East Coast distributor weathers the wake of Superstorm Sandy

Just four days ago Superstorm Sandy devastated the East Coast, claiming the lives of at least 92 people in the United States and leaving millions without power. As of this morning, more than 3.3 million customers across 15 states and D.C. are still without power, according to a report on CNN.com. Now those in damaged coastal cities are also facing gas and food shortages and the latest estimates have the damage from Sandy between $30 and $50 billion.

Despite the circumstances, life at Southampton, N.Y.-based REVCO Lighting and Electrical Supply is finally starting to get back to normal. The company remained open all week even though they were without power from Monday until Thursday.

“It’s been a wild and wacky week, for sure,” explained Allison Bourquin, REVCO’s marketing and public relations coordinator. “We could have closed, but that’s not in our nature. We had to be here for our customers and the people in our area. They need our products to get the community put back together, and we needed to be here for them.”

The company is thankful that none of its branches were damaged and that all employees are safe and sound. “A couple of our employees houses flooded and the owners of REVCO had flooding at their home, but everyone is safe,” Bourquin said. “We can complain about the situation, but what really matters is that everyone is okay.”

The company kept things running with just one generator, using it to power a couple of lights and one computer for processing orders. The REVCO team operated on a skeleton crew to service its customers.
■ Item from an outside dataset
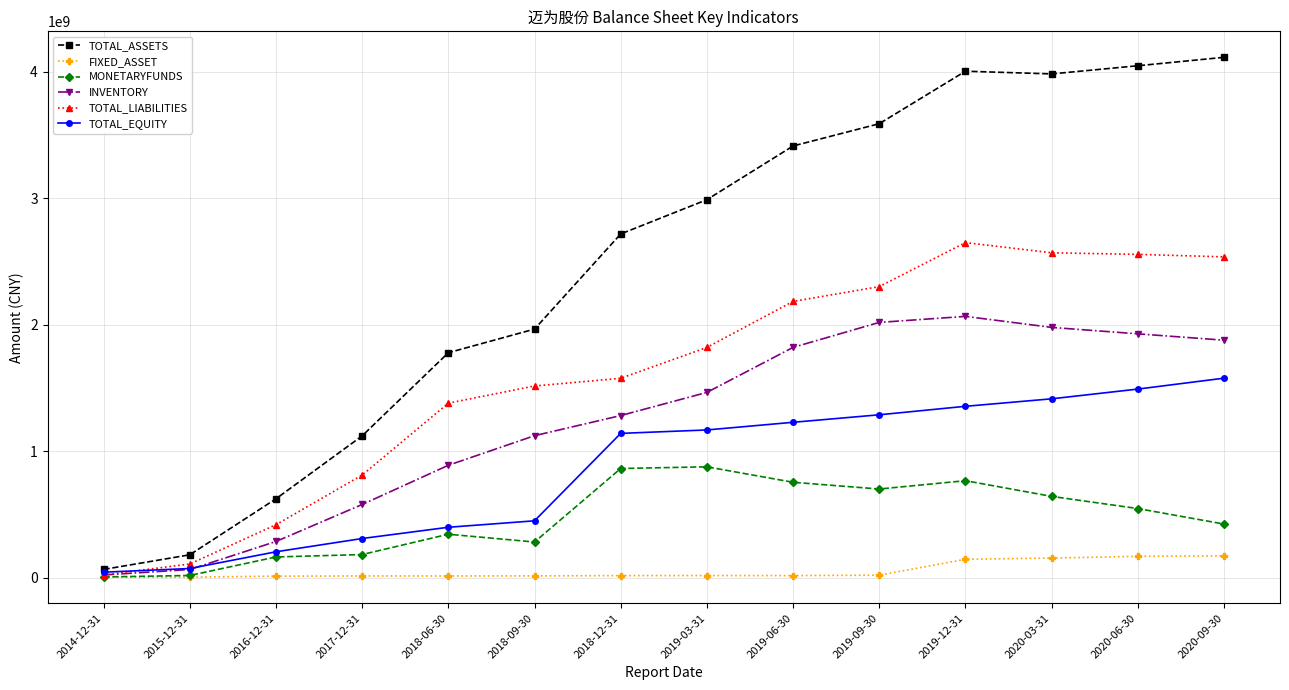

Which series has the widest spread of values?

TOTAL_ASSETS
Even before Sandy made landfall, REVCO felt the impact of the storm. Bourquin recalls that homeowners were calling around town, frantically trying to find generators before the storm hit.
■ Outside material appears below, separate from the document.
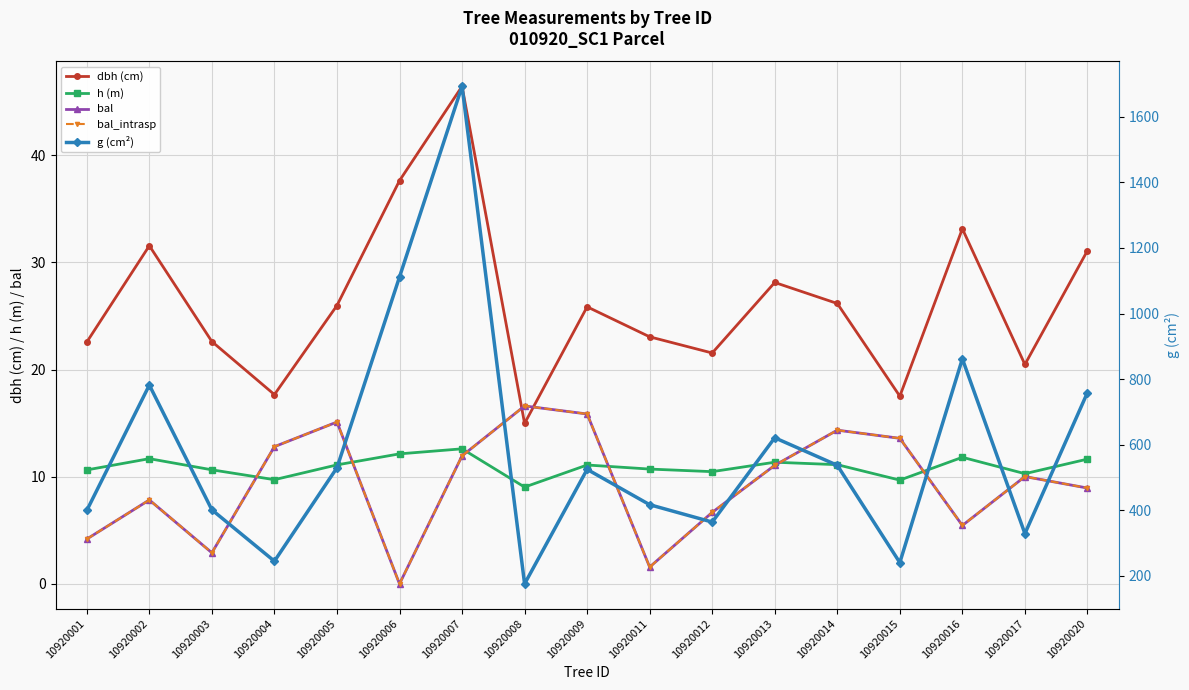

Which category has the lowest value across all series?

10920006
“We had a few generators in stock that were left over from a previous storm and we sold out of those immediately, before the storm hit,” Bourquin said. “Then Wednesday we got a delivery of generator plugs, and they sold out immediately.”

REVCO is hoping for another shipment of generator plugs, but with a gas shortage now looming over Long Island, Bourquin isn’t sure when, or even if, that shipment will make its way to their facilities.

“Our trucks have gas now, but that will only last so long,” she said. “We’re being told that it could take anywhere from a day or two, to a week or two for gas deliveries to make it to the island.”

According to the Associated Press, gas has become a precious commodity in the East thanks to storm damage and many gas stations lacking the electricity needed to run their pumps. The AP reported that some drivers waited more than three hours in line for gas, with pumps running out of fuel just before their turns to fill up.

“There’s a bit of hysteria over the gas,” Bourquin said. “It’s a little scary and eerie…I’ve never seen anything like this in my life. There was all of this hype about the storm before it hit, and I think it exceeded those expectations.”

Still, Bourquin keeps her attitude positive and her thoughts in perspective. “It’s not ideal, but it’s building character,” she laughs. “It makes you realize how lucky you are and how little you really need to get by.”